Agarradas às raízes do mangue nascem e se criam milhões de ostras, de grande consumo pela população e pelos turistas, e cuja casca é usada para fazer cal. Junto a elas prosperam outros moluscos de conchas, como o sernambi, a lambreta e o principal deles, o sururu.
Desde sempre o povo da região tem atividade regular de coleta desses animais, e seu uso é um elemento da vida da comunidade. Catados em grupos, normalmente de mulheres, esses frutos do mar são repartidos pela vizinhança, ou oferecidos aos amigos ou visitas próximas que vêm à casa de quem os têm. Na atualidade, alguns animais tem maior valor de mercado, como o siri mole. Quem fala do assunto é Almir, pescador da Ilha do Paty, pequena comunidade de uns 500 habitantes em São Francisco do Sul:

Siri mole de quantidade a gente apanhava aqui de noite, naquele tempo não tinha lanterna elétrica, a gente fazia uma tocha com diesel ou palha para focar os siris. Tirava vinte, trinta partes de palha e saía pela areia ou mangue. A gente tinha uma panela, nela a gente pegava assim uns sete ou oito quilos. Cansava de trazer siri mole.1

1.2 Técnicas pesqueiras
Almir, como seus pais e sua família, nasceu numa das casinhas coloridas da Ilha do Paty, onde todo mundo pesca. Como relata em seu depoimento:

Sempre pesquei, a gente pega uma perna de rio e sai por aí pescando, com redes de tainheira também. Aqui dá muita tainha, mas aí fora dá também curimã. Agora, o que pesca mais além da tainha é o cabeçudo e o vermelho, na pesca de linha, onde também dá arraia. Antes pegava bem robalo, mas agora está muito explorado.

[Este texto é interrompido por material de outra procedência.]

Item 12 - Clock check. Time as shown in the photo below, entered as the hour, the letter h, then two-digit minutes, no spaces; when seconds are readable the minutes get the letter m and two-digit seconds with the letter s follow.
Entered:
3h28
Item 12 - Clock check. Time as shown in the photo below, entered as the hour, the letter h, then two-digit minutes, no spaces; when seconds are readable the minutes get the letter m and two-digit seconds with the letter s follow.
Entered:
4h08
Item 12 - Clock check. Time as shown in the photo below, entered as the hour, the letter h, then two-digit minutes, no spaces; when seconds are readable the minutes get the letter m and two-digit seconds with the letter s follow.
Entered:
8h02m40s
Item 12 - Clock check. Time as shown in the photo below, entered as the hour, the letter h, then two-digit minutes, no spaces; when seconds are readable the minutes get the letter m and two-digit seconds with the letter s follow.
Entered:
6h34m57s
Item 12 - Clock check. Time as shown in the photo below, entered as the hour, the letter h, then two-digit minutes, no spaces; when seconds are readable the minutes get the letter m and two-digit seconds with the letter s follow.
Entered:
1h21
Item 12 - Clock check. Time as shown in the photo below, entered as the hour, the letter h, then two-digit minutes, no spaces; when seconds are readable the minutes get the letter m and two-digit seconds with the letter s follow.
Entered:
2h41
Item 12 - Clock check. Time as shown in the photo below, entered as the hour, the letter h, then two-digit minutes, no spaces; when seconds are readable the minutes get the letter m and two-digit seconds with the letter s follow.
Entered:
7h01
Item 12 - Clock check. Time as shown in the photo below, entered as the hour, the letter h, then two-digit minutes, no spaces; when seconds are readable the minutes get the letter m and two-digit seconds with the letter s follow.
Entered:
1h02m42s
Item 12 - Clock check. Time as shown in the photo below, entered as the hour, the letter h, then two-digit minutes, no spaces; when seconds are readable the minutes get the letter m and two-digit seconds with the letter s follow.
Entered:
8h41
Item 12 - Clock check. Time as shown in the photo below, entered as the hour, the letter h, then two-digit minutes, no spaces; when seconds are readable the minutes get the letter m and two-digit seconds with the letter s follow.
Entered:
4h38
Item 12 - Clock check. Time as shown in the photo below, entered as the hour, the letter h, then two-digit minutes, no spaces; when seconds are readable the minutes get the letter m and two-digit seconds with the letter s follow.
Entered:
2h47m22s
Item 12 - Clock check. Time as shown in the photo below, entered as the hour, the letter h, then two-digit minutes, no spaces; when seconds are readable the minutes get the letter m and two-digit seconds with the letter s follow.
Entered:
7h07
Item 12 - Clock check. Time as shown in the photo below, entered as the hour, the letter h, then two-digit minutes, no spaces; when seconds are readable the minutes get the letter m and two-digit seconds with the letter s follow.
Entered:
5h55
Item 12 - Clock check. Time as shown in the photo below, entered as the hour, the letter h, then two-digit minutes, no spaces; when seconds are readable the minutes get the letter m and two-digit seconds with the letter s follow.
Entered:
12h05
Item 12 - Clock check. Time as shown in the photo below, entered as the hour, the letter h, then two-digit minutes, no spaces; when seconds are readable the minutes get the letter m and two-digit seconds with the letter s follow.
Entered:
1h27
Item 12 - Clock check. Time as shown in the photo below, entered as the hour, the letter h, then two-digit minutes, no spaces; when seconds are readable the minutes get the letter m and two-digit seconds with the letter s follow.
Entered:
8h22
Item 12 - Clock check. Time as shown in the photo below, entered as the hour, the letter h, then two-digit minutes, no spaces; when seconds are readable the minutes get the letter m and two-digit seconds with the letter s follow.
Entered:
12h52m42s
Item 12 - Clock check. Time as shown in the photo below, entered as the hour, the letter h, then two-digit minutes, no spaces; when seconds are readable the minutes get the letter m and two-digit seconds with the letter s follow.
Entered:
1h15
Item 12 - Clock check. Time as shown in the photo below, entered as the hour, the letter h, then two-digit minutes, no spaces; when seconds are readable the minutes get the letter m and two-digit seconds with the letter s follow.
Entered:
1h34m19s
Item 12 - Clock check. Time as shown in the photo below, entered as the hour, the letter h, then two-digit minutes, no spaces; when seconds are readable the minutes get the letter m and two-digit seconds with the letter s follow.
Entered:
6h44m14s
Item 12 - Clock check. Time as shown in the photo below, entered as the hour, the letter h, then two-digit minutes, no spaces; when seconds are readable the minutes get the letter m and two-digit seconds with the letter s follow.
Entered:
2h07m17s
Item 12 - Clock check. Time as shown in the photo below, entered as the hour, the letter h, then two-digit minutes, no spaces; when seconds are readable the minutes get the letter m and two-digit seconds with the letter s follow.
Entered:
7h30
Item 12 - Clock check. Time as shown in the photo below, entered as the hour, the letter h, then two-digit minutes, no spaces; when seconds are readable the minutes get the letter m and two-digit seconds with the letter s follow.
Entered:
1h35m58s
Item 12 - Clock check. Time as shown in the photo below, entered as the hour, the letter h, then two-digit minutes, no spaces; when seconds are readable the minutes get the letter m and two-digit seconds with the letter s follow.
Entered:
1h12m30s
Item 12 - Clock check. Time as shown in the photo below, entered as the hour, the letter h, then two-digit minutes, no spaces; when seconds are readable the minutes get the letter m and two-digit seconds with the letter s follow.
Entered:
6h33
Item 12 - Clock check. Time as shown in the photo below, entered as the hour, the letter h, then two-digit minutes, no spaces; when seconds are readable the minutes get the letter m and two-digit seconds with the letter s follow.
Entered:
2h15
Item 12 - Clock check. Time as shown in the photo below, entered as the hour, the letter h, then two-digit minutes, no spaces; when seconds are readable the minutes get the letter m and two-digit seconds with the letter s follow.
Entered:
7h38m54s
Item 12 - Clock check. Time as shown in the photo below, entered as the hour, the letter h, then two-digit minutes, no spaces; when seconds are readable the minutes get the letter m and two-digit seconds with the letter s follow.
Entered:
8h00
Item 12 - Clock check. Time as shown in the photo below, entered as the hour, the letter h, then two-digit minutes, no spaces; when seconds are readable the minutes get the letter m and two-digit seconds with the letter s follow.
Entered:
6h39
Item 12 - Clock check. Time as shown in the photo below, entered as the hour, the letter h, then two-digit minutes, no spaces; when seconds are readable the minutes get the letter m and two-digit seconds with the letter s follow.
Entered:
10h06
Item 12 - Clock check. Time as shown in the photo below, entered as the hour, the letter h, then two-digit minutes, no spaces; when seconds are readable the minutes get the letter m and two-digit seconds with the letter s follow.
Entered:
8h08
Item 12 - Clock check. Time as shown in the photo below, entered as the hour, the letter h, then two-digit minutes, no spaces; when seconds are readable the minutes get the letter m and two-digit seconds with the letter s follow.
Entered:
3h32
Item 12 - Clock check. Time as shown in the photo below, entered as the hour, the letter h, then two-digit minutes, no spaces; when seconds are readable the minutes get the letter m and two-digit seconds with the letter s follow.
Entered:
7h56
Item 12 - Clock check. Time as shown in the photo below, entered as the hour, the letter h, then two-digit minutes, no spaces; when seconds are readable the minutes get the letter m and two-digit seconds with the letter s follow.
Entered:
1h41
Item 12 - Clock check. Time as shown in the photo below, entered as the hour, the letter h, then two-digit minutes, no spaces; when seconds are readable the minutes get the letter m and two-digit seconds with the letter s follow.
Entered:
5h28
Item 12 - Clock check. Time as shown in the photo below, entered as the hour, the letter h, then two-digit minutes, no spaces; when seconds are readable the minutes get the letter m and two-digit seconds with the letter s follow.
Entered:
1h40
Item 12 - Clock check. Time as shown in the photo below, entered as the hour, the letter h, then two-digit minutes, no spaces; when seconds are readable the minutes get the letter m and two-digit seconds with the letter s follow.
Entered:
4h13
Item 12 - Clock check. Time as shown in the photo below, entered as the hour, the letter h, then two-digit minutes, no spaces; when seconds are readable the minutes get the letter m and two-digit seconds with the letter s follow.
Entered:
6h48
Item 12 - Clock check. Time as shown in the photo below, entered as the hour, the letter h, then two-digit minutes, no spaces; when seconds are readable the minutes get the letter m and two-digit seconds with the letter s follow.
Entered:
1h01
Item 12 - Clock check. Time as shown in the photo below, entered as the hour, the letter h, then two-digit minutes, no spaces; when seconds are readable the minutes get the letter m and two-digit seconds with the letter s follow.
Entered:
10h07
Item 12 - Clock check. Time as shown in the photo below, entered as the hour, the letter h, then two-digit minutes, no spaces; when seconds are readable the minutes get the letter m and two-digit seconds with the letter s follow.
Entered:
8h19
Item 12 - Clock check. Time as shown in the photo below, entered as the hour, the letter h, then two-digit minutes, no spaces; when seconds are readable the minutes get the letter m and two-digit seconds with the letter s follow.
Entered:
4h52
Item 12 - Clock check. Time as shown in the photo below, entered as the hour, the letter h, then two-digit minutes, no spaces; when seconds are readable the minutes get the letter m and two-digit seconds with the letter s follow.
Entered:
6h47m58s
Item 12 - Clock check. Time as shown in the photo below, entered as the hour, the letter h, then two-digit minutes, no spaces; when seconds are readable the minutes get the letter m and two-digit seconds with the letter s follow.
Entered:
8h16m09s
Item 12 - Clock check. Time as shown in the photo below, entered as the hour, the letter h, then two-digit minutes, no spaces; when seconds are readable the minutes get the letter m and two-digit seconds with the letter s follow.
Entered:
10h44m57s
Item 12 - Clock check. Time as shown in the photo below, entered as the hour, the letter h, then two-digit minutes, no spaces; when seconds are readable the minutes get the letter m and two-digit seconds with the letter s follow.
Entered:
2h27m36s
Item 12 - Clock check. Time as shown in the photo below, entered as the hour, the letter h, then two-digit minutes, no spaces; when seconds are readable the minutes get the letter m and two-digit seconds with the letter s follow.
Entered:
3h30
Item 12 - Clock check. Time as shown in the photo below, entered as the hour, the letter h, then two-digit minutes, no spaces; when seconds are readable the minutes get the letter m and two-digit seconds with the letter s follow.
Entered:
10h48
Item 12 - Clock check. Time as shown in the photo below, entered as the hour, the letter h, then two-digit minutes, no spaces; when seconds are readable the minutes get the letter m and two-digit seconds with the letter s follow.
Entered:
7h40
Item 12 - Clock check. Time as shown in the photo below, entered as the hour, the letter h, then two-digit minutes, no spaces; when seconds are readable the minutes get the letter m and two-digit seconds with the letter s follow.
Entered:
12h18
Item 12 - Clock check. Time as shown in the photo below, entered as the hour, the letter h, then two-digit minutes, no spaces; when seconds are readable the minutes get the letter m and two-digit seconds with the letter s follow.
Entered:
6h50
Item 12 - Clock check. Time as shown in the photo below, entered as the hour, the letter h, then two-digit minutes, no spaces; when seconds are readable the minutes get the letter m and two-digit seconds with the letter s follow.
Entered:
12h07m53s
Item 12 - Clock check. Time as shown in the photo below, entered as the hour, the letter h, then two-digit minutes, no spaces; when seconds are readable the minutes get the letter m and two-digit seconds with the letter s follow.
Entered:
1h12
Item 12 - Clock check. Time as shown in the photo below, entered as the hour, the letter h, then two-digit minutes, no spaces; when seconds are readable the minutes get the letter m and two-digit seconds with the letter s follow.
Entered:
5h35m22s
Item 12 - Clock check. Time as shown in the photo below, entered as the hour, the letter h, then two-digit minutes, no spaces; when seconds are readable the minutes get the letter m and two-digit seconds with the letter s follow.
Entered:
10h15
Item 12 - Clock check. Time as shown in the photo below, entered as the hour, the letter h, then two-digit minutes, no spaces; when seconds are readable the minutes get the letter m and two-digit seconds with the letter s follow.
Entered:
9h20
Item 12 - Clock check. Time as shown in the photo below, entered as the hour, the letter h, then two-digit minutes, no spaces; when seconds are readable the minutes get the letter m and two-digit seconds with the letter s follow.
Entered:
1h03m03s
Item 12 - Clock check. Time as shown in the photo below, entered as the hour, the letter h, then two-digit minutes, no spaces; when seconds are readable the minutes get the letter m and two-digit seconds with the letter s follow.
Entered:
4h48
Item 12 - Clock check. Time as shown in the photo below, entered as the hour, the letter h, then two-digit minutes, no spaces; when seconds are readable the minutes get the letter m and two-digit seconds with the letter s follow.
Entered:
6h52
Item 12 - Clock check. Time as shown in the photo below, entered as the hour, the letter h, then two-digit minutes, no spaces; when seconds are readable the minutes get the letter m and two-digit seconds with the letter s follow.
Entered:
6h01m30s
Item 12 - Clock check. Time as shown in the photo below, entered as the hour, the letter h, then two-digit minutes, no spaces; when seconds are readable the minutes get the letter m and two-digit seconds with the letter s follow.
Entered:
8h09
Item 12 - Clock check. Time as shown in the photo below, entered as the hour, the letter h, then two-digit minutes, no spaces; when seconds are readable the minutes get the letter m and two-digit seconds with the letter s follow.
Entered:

Outro pescador próximo, o mestre de rede Sr. Tiago, de São Francisco do Paraguaçu, recoloca a questão das técnicas de pesca:

O pescador, principalmente o que é dono da rede, ele conhece o local de pescar, sabe pescar, porque não é todo mundo que vai tomar conta de uma rede. Por exemplo, aqui tem um pegador, eu sei, o outro já não sabe, então aqui o dono procura pessoa que sabe trabalhar, pra não colocar a rede em perigo e nem lascar a rede.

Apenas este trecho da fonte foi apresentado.